California Gov. Arnold Schwarzenegger has signed an executive order rolling back a recent increase in the vehicle license fee, media outlets reported.

The vehicle license fee – for both cars and big rigs – dropped in 1998 after the General Assembly passed a law that cut the payments made by vehicle owners subject to California registration, according to a letter from Ken Reed, chief of the state’s IRP office. However, the same bill, Reed wrote, required the fee to return to its previous, higher level when California’s general fund did not have enough money to pay for the “offset,” or reduction.

California is in the midst of a significant budget crisis and faces large deficits. That meant the 1998 law, requiring the fees to go up, was triggered; the higher fees went into effect Oct. 1.

The fee is based on a percentage of a truck’s value. On a $100,000 rig, the fee last year would be $650. After Oct. 1, the fee on that hypothetical truck went up to its former level, roughly $2,000. The average car fee increased at that time from $76 a year to $234.

The fee goes to local governments to pay for such services as police and fire protection.

The increase had pumped $4 billion into state coffers, The San Francisco Chronicle reported. It is unclear how the state, already pressed for cash, would make up the lost revenue.

According to The Chronicle, Schwarzenegger’s order overturning the increase said the state was in error in allowing the increase to take place because officials, in determining that the state did not have money to pay for the offset, "did not take into account funds available to the state through borrowing."

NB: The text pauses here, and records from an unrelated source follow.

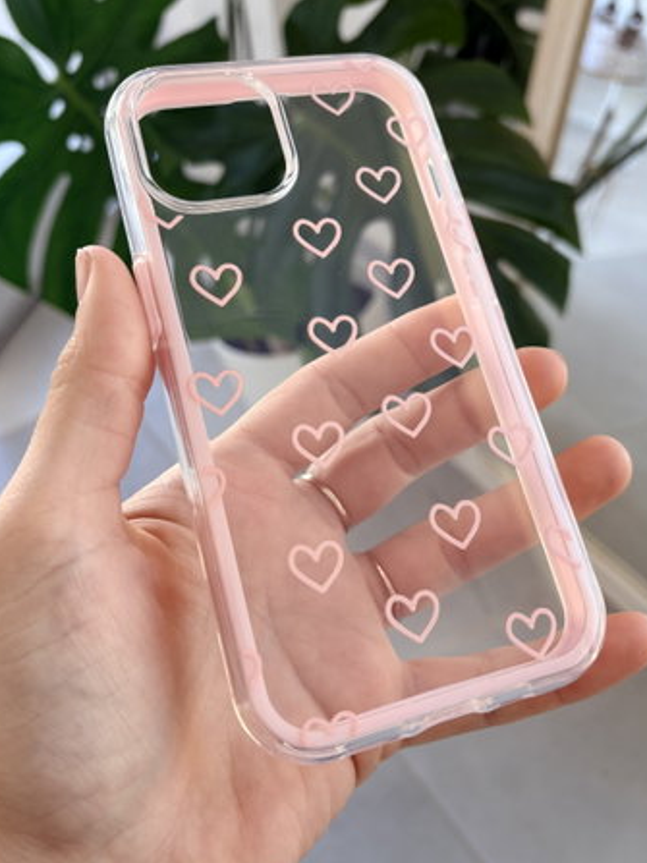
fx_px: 773
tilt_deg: -41.8
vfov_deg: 58.3
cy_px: 391
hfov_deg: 45.4
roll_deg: +5.5
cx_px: 315
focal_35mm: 31
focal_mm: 5.96
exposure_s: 1/122
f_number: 1.6
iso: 64
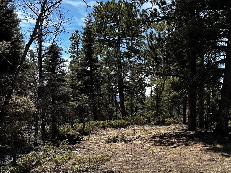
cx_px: 191
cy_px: 118
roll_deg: -1.5
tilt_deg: -4.0
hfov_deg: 39.3
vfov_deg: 31.2
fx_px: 307
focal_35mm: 46
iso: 80
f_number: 1.78
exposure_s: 1/2353
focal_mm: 6.86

A spokeswoman for the League of California Cities told The San Jose Mercury News that city and county officials in the state were apprehensive about the order, which will take literally billions out of their budgets. Many cities are already considering measures to make up the lost revenue.

While Schwarzenegger’s order did reduce the amount truckers will pay to the state, they will still pay significantly more than they did last year. In October, then-Gov. Gray Davis signed a bill into law increasing weight-based IRP fees in the state starting in 2004.

That bill, SB1055, increased the fees 21 percent for the first year. However, if the new law does not bring in as much revenue as the state expects, then the fees could go up within a year to 34 percent higher than their current level in 2005. And the law contains a clause that would increase the fee along with California ’s rate of inflation.